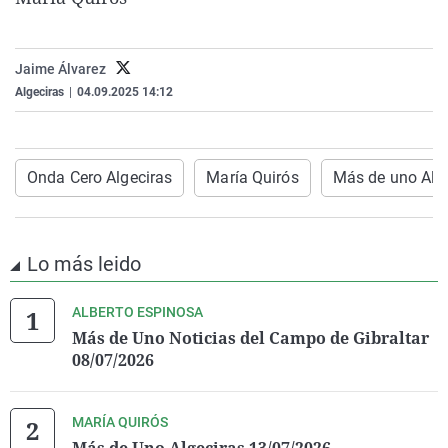
La rosa de los vientos
Caso
Extremadura
Virales
Gente viajera
Retornados
Galicia
Televisión
Jaime Álvarez
Como el perro y el gat
Equipo de investigaci
La Rioja
Elecciones
Algeciras
|
04.09.2025 14:12
Operación Viuda Negr
Navarra
País Vasco
Onda Cero Algeciras
María Quirós
Más de uno Alg
Lo más leido
ALBERTO ESPINOSA
Más de Uno Noticias del Campo de Gibraltar
08/07/2026
MARÍA QUIRÓS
____
_Brief_: Print each line of the listing exactly and include no pictures.

_Task response_:
La rosa de los vientos
Caso
Extremadura
Virales
Gente viajera
Retornados
Galicia
Televisión
Jaime Álvarez
Como el perro y el gat
Equipo de investigaci
La Rioja
Elecciones
Algeciras
|
04.09.2025 14:12
Operación Viuda Negr
Navarra
País Vasco
Onda Cero Algeciras
María Quirós
Más de uno Alg
Lo más leido
ALBERTO ESPINOSA
Más de Uno Noticias del Campo de Gibraltar
08/07/2026
MARÍA QUIRÓS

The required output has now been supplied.